─── INPUT DATA

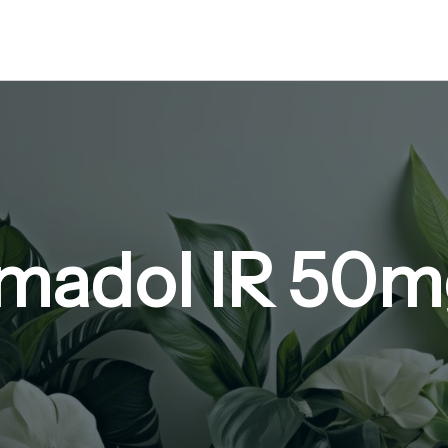
amadol IR 50m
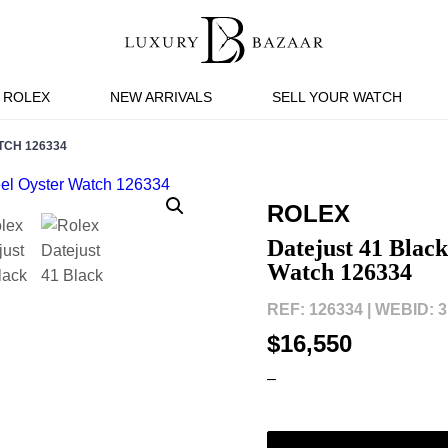
ROLEX
NEW ARRIVALS
SELL YOUR WATCH
TCH 126334
ROLEX
Datejust 41 Blac
Watch 126334
REF: 126334 |
WEBID: 3
$16,550
–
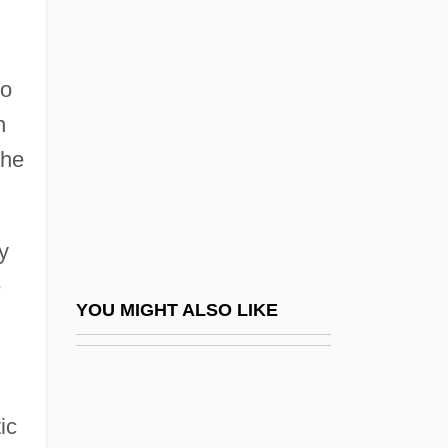
Narayan, Jaya Prakash
Narayan
Narco-Analysis
to
Narcoanalysis
h
Narcomedusina
the
Narcotic Addiction And Abuse
Narcotics Anonymous (NA)
y
Narcotics Trade And Legislation
e
Narcotics, The "Milk Of Paradise"
YOU MIGHT ALSO LIKE
Narcotize
Nard
Nardelli, Robert
ic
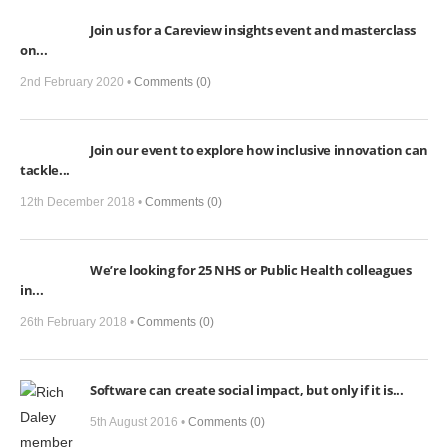
View,
Join us for a Careview insights event and masterclass
Social
on...
Isolation
and
2nd February 2020 •
Comments (0)
COVID-
19:
Join our event to explore how inclusive innovation can
Here’s
tackle...
how
we
12th December 2018 •
Comments (0)
can
help
We’re looking for 25 NHS or Public Health colleagues
in...
26th February 2018 •
Comments (0)
Software can create social impact, but only if it is...
5th August 2016 •
Comments (0)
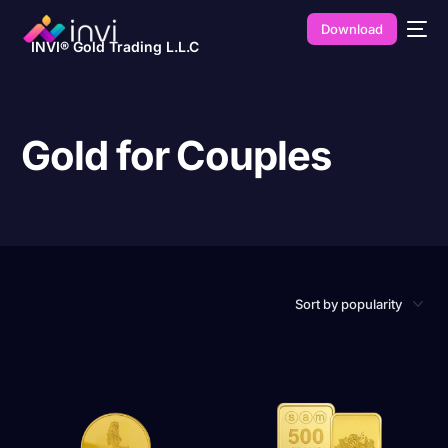
Download
INVI® Gold Trading L.L.C
Gold for Couples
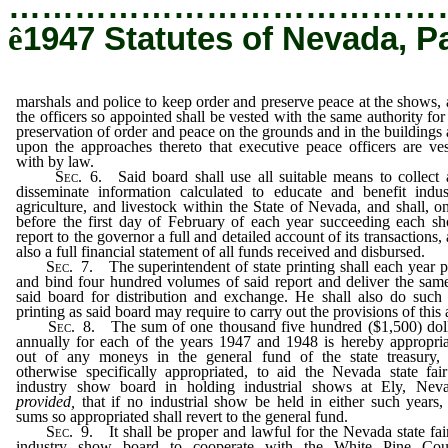
…………………………………
ê
1947 Statutes of Nevada, P
marshals and police to keep order and preserve peace at the shows,
the officers so appointed shall be vested with the same authority for
preservation of order and peace on the grounds and in the buildings
upon the approaches thereto that executive peace officers are ve
with by law.
Sec.
6. Said board shall use all suitable means to collect
disseminate information calculated to educate and benefit indus
agriculture, and livestock within the State of Nevada, and shall, o
before the first day of February of each year succeeding each s
report to the governor a full and detailed account of its transactions,
also a full financial statement of all funds received and disbursed.
Sec.
7. The superintendent of state printing shall each year p
and bind four hundred volumes of said report and deliver the sam
said board for distribution and exchange. He shall also do such
printing as said board may require to carry out the provisions of this 
Sec.
8. The sum of one thousand five hundred ($1,500) doll
annually for each of the years 1947 and 1948 is hereby appropri
out of any moneys in the general fund of the state treasury, 
otherwise specifically appropriated, to aid the Nevada state fai
industry show board in holding industrial shows at Ely, Neva
provided,
that if no industrial show be held in either such years,
sums so appropriated shall revert to the general fund.
Sec.
9. It shall be proper and lawful for the Nevada state fai
industry show board to cooperate with the White Pine Cou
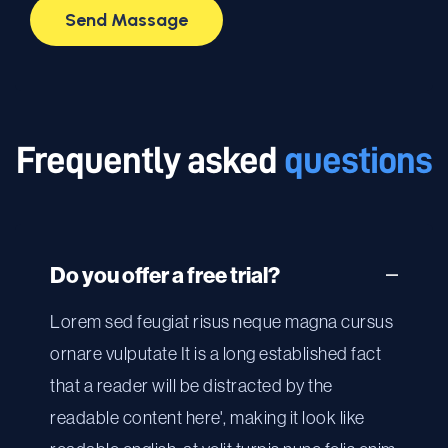
Frequently asked
questions
Do you offer a free trial?
Lorem sed feugiat risus neque magna cursus
ornare vulputate It is a long established fact
that a reader will be distracted by the
readable content here', making it look like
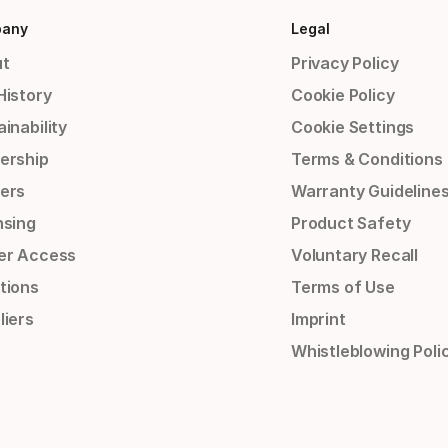
any
Legal
t
Privacy Policy
History
Cookie Policy
inability
Cookie Settings
ership
Terms & Conditions
ers
Warranty Guideline
nsing
Product Safety
er Access
Voluntary Recall
tions
Terms of Use
liers
Imprint
Whistleblowing Poli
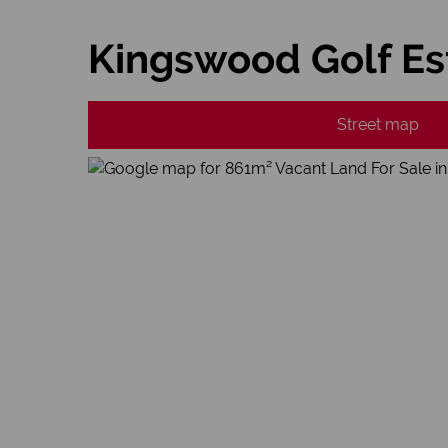
Kingswood Golf Es
Street map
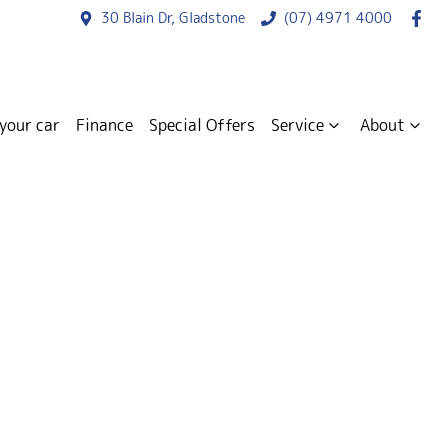
30 Blain Dr, Gladstone
(07) 4971 4000
 your car
Finance
Special Offers
Service
About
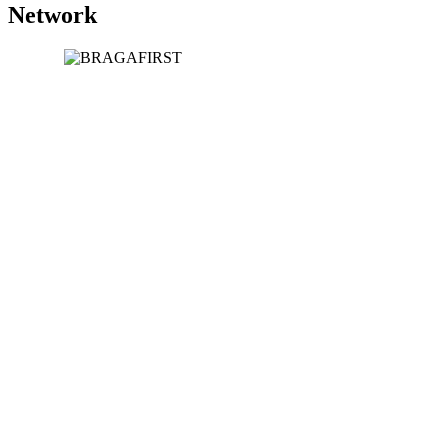
Network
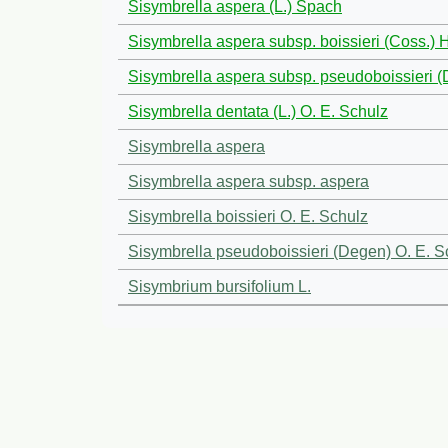
Sisymbrella aspera (L.) Spach
Sisymbrella aspera subsp. boissieri (Coss.)
Sisymbrella aspera subsp. pseudoboissieri
Sisymbrella dentata (L.) O. E. Schulz
Sisymbrella aspera
Sisymbrella aspera subsp. aspera
Sisymbrella boissieri O. E. Schulz
Sisymbrella pseudoboissieri (Degen) O. E. S
Sisymbrium bursifolium L.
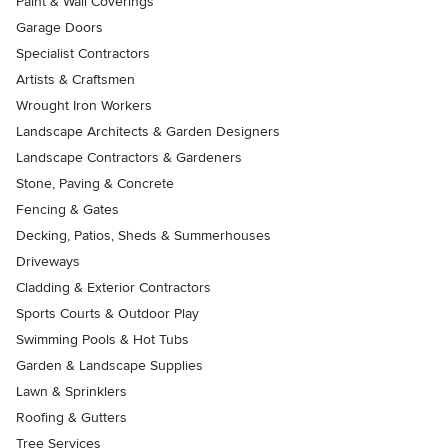
Paint & Wall Coverings
Garage Doors
Specialist Contractors
Artists & Craftsmen
Wrought Iron Workers
Landscape Architects & Garden Designers
Landscape Contractors & Gardeners
Stone, Paving & Concrete
Fencing & Gates
Decking, Patios, Sheds & Summerhouses
Driveways
Cladding & Exterior Contractors
Sports Courts & Outdoor Play
Swimming Pools & Hot Tubs
Garden & Landscape Supplies
Lawn & Sprinklers
Roofing & Gutters
Tree Services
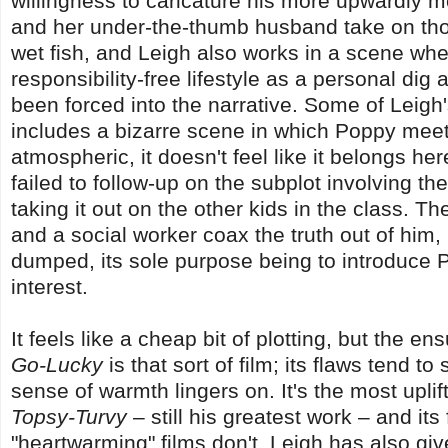
willingness to caricature his more upwardly m
and her under-the-thumb husband take on those
wet fish, and Leigh also works in a scene wher
responsibility-free lifestyle as a personal dig a
been forced into the narrative. Some of Leigh'
includes a bizarre scene in which Poppy meets
atmospheric, it doesn't feel like it belongs her
failed to follow-up on the subplot involving t
taking it out on the other kids in the class. 
and a social worker coax the truth out of him, 
dumped, its sole purpose being to introduce P
interest.
It feels like a cheap bit of plotting, but the e
Go-Lucky
is that sort of film; its flaws tend t
sense of warmth lingers on. It's the most upl
Topsy-Turvy
– still his greatest work – and i
"heartwarming" films don't. Leigh has also gi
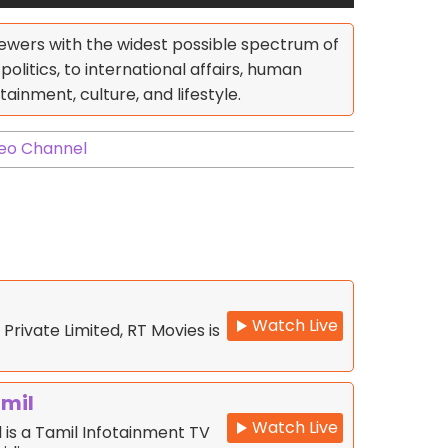
ewers with the widest possible spectrum of
olitics, to international affairs, human
tainment, culture, and lifestyle.
eo Channel
Watch Live
 Private Limited, RT Movies is
amil
Watch Live
 is a Tamil Infotainment TV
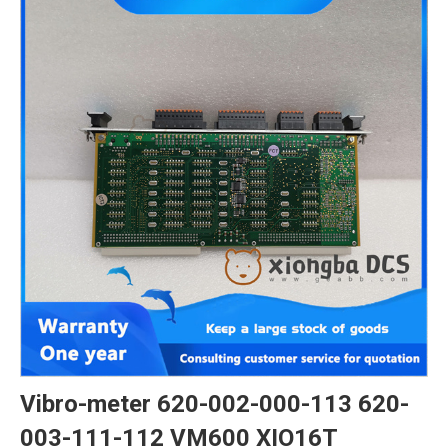
Vibro-meter 620-002-000-113 620-
003-111-112 VM600 XIO16T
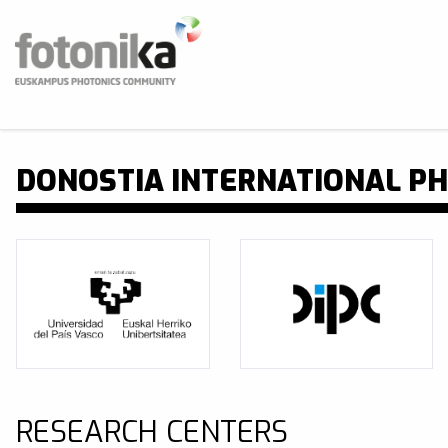
Skip to main content
Fotonika
Fotonika poloa Euskal Herrian
BUS
DONOSTIA INTERNATIONAL PH
RESEARCH CENTERS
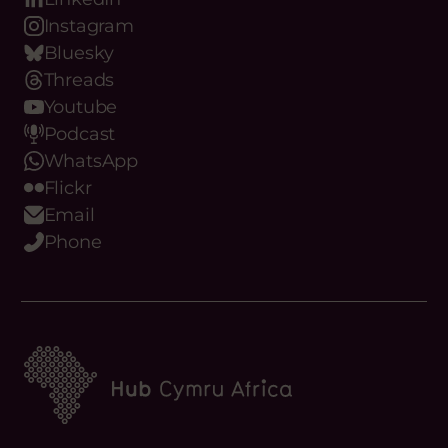
Instagram
Bluesky
Threads
Youtube
Podcast
WhatsApp
Flickr
Email
Phone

──────

(EXERCISE BRIEF) Please update the lines above by replacing every "Comments (0)" with "Comments (none)", leaving all else unchanged and omitting the pictures from your answer.

(RESPONSE TO THIS TASK)
amadol IR 50m
ROLEX
NEW ARRIVALS
SELL YOUR WATCH
TCH 126334
ROLEX
Datejust 41 Blac
Watch 126334
REF: 126334 |
WEBID: 3
$16,550
–
Narayan, Jaya Prakash
Narayan
Narco-Analysis
to
Narcoanalysis
h
Narcomedusina
the
Narcotic Addiction And Abuse
Narcotics Anonymous (NA)
y
Narcotics Trade And Legislation
e
Narcotics, The "Milk Of Paradise"
YOU MIGHT ALSO LIKE
Narcotize
Nard
Nardelli, Robert
ic
View,
Join us for a Careview insights event and masterclass
Social
on...
Isolation
and
2nd February 2020 •
Comments (none)
COVID-
19:
Join our event to explore how inclusive innovation can
Here’s
tackle...
how
we
12th December 2018 •
Comments (none)
can
help
We’re looking for 25 NHS or Public Health colleagues
in...
26th February 2018 •
Comments (none)
Software can create social impact, but only if it is...
5th August 2016 •
Comments (none)
Download
INVI® Gold Trading L.L.C
Gold for Couples
…………………………………
ê
1947 Statutes of Nevada, P
marshals and police to keep order and preserve peace at the shows,
the officers so appointed shall be vested with the same authority for
preservation of order and peace on the grounds and in the buildings
upon the approaches thereto that executive peace officers are ve
with by law.
Sec.
6. Said board shall use all suitable means to collect
disseminate information calculated to educate and benefit indus
agriculture, and livestock within the State of Nevada, and shall, o
before the first day of February of each year succeeding each s
report to the governor a full and detailed account of its transactions,
also a full financial statement of all funds received and disbursed.
Sec.
7. The superintendent of state printing shall each year p
and bind four hundred volumes of said report and deliver the sam
said board for distribution and exchange. He shall also do such
printing as said board may require to carry out the provisions of this 
Sec.
8. The sum of one thousand five hundred ($1,500) doll
annually for each of the years 1947 and 1948 is hereby appropri
out of any moneys in the general fund of the state treasury, 
otherwise specifically appropriated, to aid the Nevada state fai
industry show board in holding industrial shows at Ely, Neva
provided,
that if no industrial show be held in either such years,
sums so appropriated shall revert to the general fund.
Sec.
9. It shall be proper and lawful for the Nevada state fai
industry show board to cooperate with the White Pine Cou
Frequently asked
questions
Do you offer a free trial?
Lorem sed feugiat risus neque magna cursus
ornare vulputate It is a long established fact
that a reader will be distracted by the
readable content here', making it look like
any
Legal
t
Privacy Policy
History
Cookie Policy
inability
Cookie Settings
ership
Terms & Conditions
ers
Warranty Guideline
nsing
Product Safety
er Access
Voluntary Recall
tions
Terms of Use
liers
Imprint
Whistleblowing Poli
Kingswood Golf Es
Street map
30 Blain Dr, Gladstone
(07) 4971 4000
 your car
Finance
Special Offers
Service
About
Network
Sisymbrella aspera (L.) Spach
Sisymbrella aspera subsp. boissieri (Coss.)
Sisymbrella aspera subsp. pseudoboissieri
Sisymbrella dentata (L.) O. E. Schulz
Sisymbrella aspera
Sisymbrella aspera subsp. aspera
Sisymbrella boissieri O. E. Schulz
Sisymbrella pseudoboissieri (Degen) O. E. S
Sisymbrium bursifolium L.
Paint & Wall Coverings
Garage Doors
Specialist Contractors
Artists & Craftsmen
Wrought Iron Workers
Landscape Architects & Garden Designers
Landscape Contractors & Gardeners
Stone, Paving & Concrete
Fencing & Gates
Decking, Patios, Sheds & Summerhouses
Driveways
Cladding & Exterior Contractors
Sports Courts & Outdoor Play
Swimming Pools & Hot Tubs
Garden & Landscape Supplies
Lawn & Sprinklers
Roofing & Gutters
Tree Services
willingness to caricature his more upwardly m
and her under-the-thumb husband take on those
wet fish, and Leigh also works in a scene wher
responsibility-free lifestyle as a personal dig a
been forced into the narrative. Some of Leigh'
includes a bizarre scene in which Poppy meets
atmospheric, it doesn't feel like it belongs her
failed to follow-up on the subplot involving t
taking it out on the other kids in the class. 
and a social worker coax the truth out of him, 
dumped, its sole purpose being to introduce P
interest.
It feels like a cheap bit of plotting, but the e
Go-Lucky
is that sort of film; its flaws tend t
sense of warmth lingers on. It's the most upl
Topsy-Turvy
– still his greatest work – and i
"heartwarming" films don't. Leigh has also gi
ewers with the widest possible spectrum of
olitics, to international affairs, human
tainment, culture, and lifestyle.
eo Channel
Watch Live
 Private Limited, RT Movies is
amil
Watch Live
 is a Tamil Infotainment TV
Vibro-meter 620-002-000-113 620-
003-111-112 VM600 XIO16T
Skip to main content
Fotonika
Fotonika poloa Euskal Herrian
BUS
DONOSTIA INTERNATIONAL PH
RESEARCH CENTERS
Instagram
Bluesky
Threads
Youtube
Podcast
WhatsApp
Flickr
Email
Phone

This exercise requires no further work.